School of Art Adjunct Professor Pamela Lins Selected For Radcliffe Fellowship
June 10, 2013
Pamela Lins, Adjunct Professor at the Cooper Union School of Art since 1999, has been selected as a 2013-2014 fellow at The Radcliffe Institute for Advanced Study at Harvard University, joining a very select group of artists to be so honored. As a fellow she will be among 49 artists and scholars who will have a funded year to write books, create art, pioneer research, and bring together theory and practice. Only five percent of applicants were accepted to the fellowship program, an admission rate comparable to that of Harvard College, according to the Radcliffe Institute.
“I am delighted to have the time and support,” Lins says of her invitation to the Radcliffe Institute. “Although I proposed a project with a thematic focus, the research and work could go a different direction,” she adds, “I will also get exposed to other types of research at Radcliffe.” Of the nearly fifty fellows, Lins is one of only two artists invited every year since 1999. She joins Cooper alumnae Leslie Hewitt (A’00), who completed the fellowship in 2009-2010. Starting in January 2014 Lins will spend six months away from teaching—"My first semester off from teaching at Cooper in over ten years!" she says—while on the fellowship, pursuing her upcoming project, tentatively titled Come Back Volume and Space.
The project's origins lie in Lins’ explorations of the Soviet Vkhutemas, the Russian art and technical school founded in 1920 by a decree from Vladimir Lenin. Often compared to the famous German Bauhaus in its intent, organization and scope, in its brief ten-year history, Vkhutemas (an acronym for the Russian equivalent of "Higher Art and Technical Studios") would become a wellspring of three major historical avant-garde movements: constructivism, rationalism, and suprematism. The school counted towering figures of modernism like Kazimir Malevhich and Alexander Rodchenko as its faculty.

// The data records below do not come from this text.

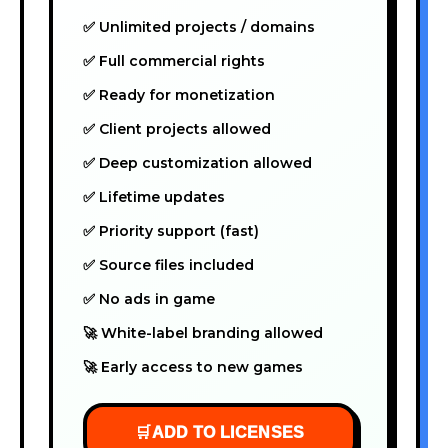
✅ Unlimited projects / domains
✅ Full commercial rights
✅ Ready for monetization
✅ Client projects allowed
✅ Deep customization allowed
✅ Lifetime updates
✅ Priority support (fast)
✅ Source files included
✅ No ads in game
🚀 White-label branding allowed
🚀 Early access to new games
🛒
ADD TO LICENSES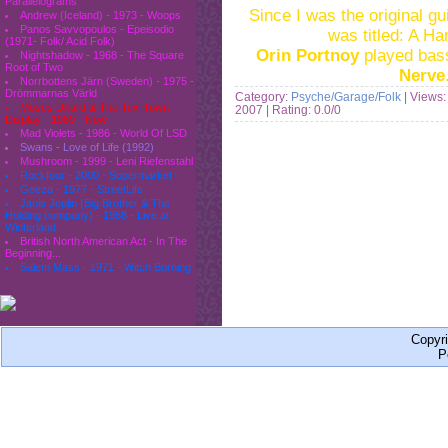
Parallelograms
Since I was the original g
Andrew (Iceland) - 1973 - Woops
Panos Savvopoulos - Epeisodio
was titled: A H
(1971- Folk/ Acid Folk)
Orin Portnoy
played bas
Nightshadow - 1968 - The Square
Root of Two
Nerve
Norrbottens Järn (Sweden) - 1975 -
Drömmarnas Värld
Category:
Psyche/Garage/Folk
| Views:
Moses Dillard & The Tex-Town
2007
| Rating: 0.0/0
Display - 1969 - Now
Mad Violets - 1986 - World Of LSD
Swans - Love of Life (1992)
Mushroom - 1999 - Leni Riefenstahl
Rockfour - 2000 - Supermarket
Geeza - 1977 - StreetLife
Janis Joplin (Big Brother & The
Holding company) - 1968 - Live at
Winterland
British North American Act - In The
Beginning...
Salem Mass - 1971 - Witch Burning
Copyr
P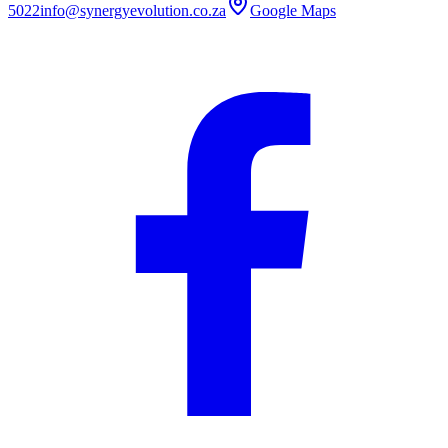
5022
info@synergyevolution.co.za
Google Maps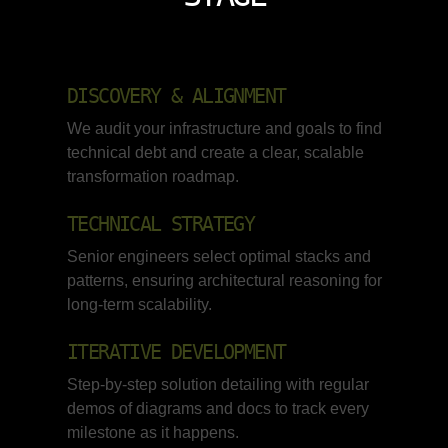
DISCOVERY & ALIGNMENT
We audit your infrastructure and goals to find
technical debt and create a clear, scalable
transformation roadmap.
TECHNICAL STRATEGY
Senior engineers select optimal stacks and
patterns, ensuring architectural reasoning for
long-term scalability.
ITERATIVE DEVELOPMENT
Step-by-step solution detailing with regular
demos of diagrams and docs to track every
milestone as it happens.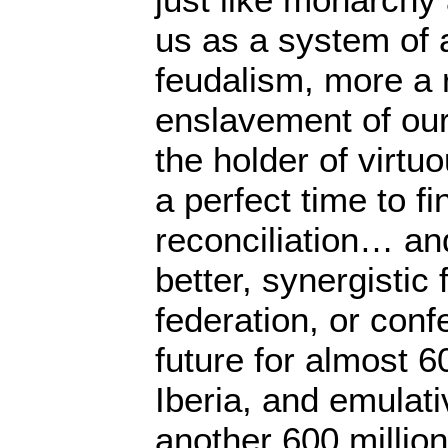
us as a system of 
feudalism, more a 
enslavement of our
the holder of virtuo
a perfect time to f
reconciliation… an
better, synergistic f
federation, or conf
future for almost 6
Iberia, and emulati
another 600 million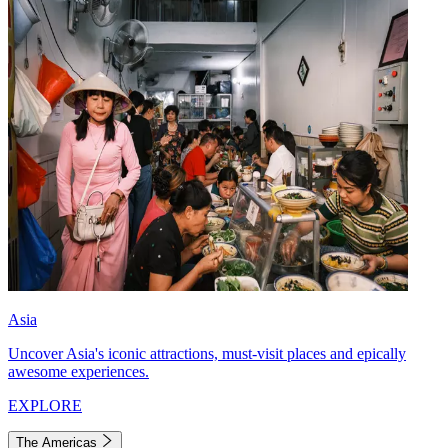
Asia
Uncover Asia's iconic attractions, must-visit places and epically
awesome experiences.
EXPLORE
The Americas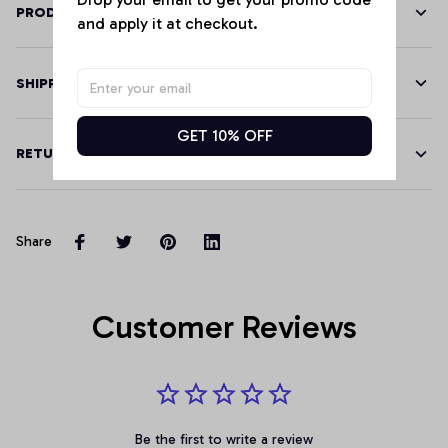
PRODUCT DETAILS
and apply it at checkout.
SHIPPING
GET 10% OFF
RETURN & WARRANTY
Share
Customer Reviews
Be the first to write a review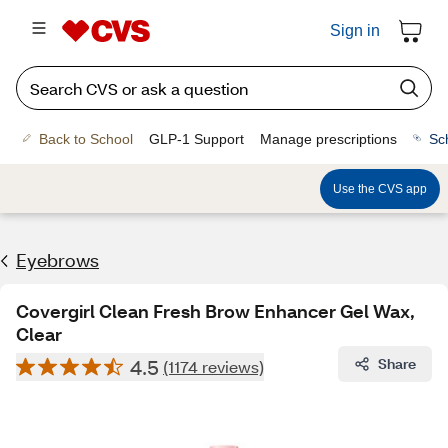
Sign in
Back to School
GLP-1 Support
Manage prescriptions
Sc
Use the CVS app
Eyebrows
Covergirl Clean Fresh Brow Enhancer Gel Wax,
Clear
4.5
Share
(1174 reviews)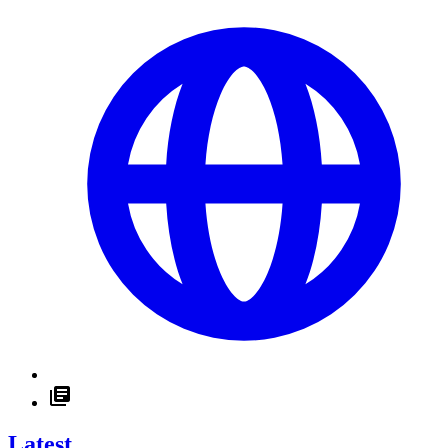
Latest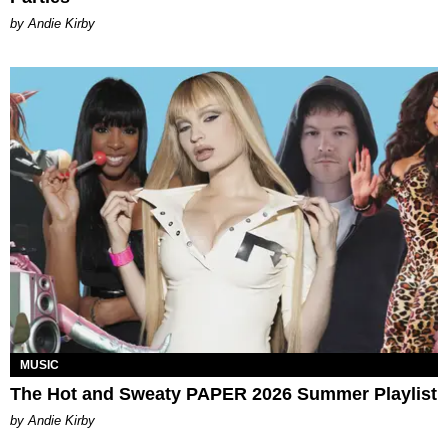
by Andie Kirby
MUSIC
The Hot and Sweaty PAPER 2026 Summer Playlist
by Andie Kirby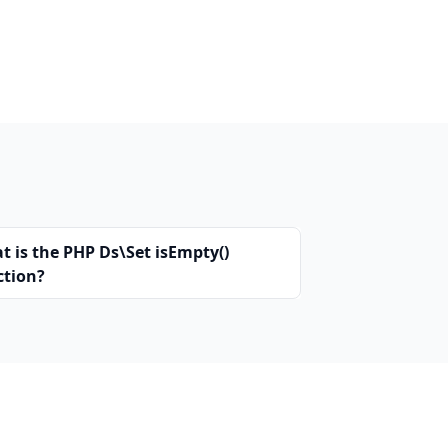
t is the PHP Ds\Set isEmpty()
ction?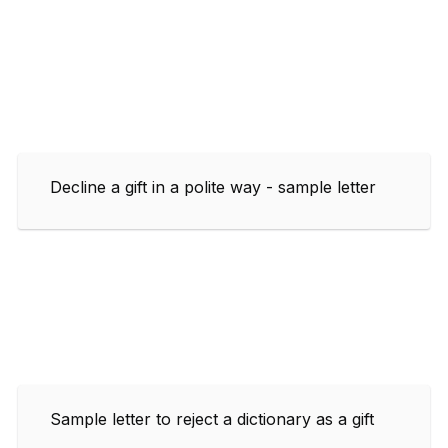
Decline a gift in a polite way - sample letter
Sample letter to reject a dictionary as a gift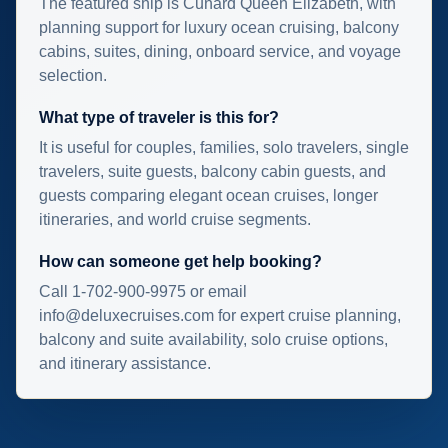
The featured ship is Cunard Queen Elizabeth, with
planning support for luxury ocean cruising, balcony
cabins, suites, dining, onboard service, and voyage
selection.
What type of traveler is this for?
It is useful for couples, families, solo travelers, single
travelers, suite guests, balcony cabin guests, and
guests comparing elegant ocean cruises, longer
itineraries, and world cruise segments.
How can someone get help booking?
Call 1-702-900-9975 or email
info@deluxecruises.com for expert cruise planning,
balcony and suite availability, solo cruise options,
and itinerary assistance.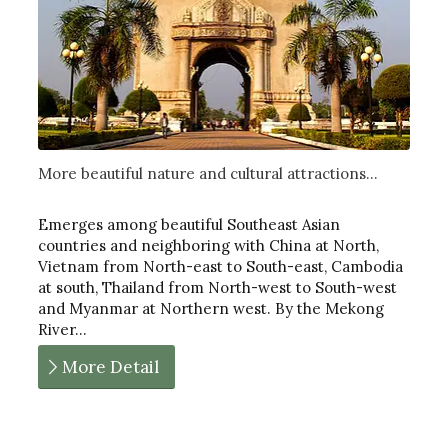
More beautiful nature and cultural attractions...
Emerges among beautiful Southeast Asian
countries and neighboring with China at North,
Vietnam from North-east to South-east, Cambodia
at south, Thailand from North-west to South-west
and Myanmar at Northern west. By the Mekong
River…
More Detail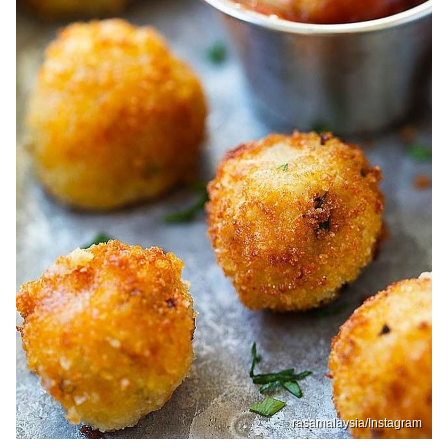
rasamalaysia/Instagram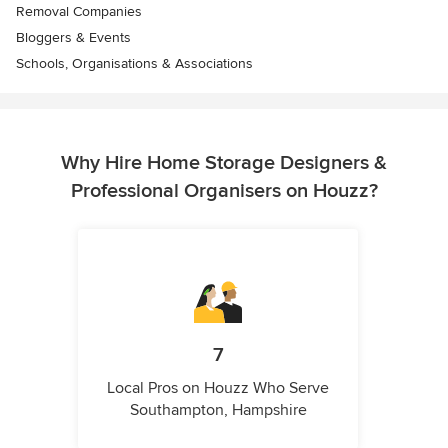
Removal Companies
Bloggers & Events
Schools, Organisations & Associations
Why Hire Home Storage Designers &
Professional Organisers on Houzz?
7
Local Pros on Houzz Who Serve
Southampton, Hampshire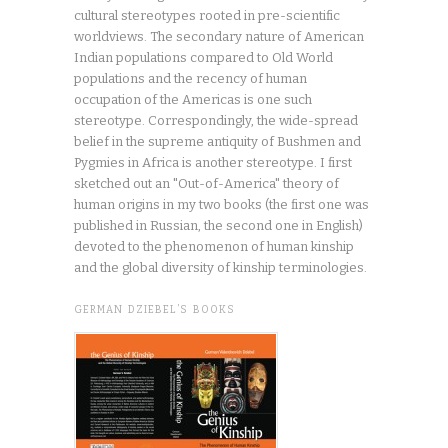
cultural stereotypes rooted in pre-scientific
worldviews. The secondary nature of American
Indian populations compared to Old World
populations and the recency of human
occupation of the Americas is one such
stereotype. Correspondingly, the wide-spread
belief in the supreme antiquity of Bushmen and
Pygmies in Africa is another stereotype. I first
sketched out an "Out-of-America" theory of
human origins in my two books (the first one was
published in Russian, the second one in English)
devoted to the phenomenon of human kinship
and the global diversity of kinship terminologies.
GERMAN DZIEBEL’S BOOKS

"The Vkhutemas School, with their ideas about educating artists for the social good and the successive generations of design and art education that followed, is of interest to me, but what I take as my model is a photograph," Lins says. Responding to a rare image she discovered of an architecture studio in the school, Lins began to recreate some of the models pictured and continue her research into the institution. “I am interested in re-citing or annexing these models into my work,” she explains. Though she is unsure what form the final piece will take, Lins looks forward to the year of work she can dedicate to it.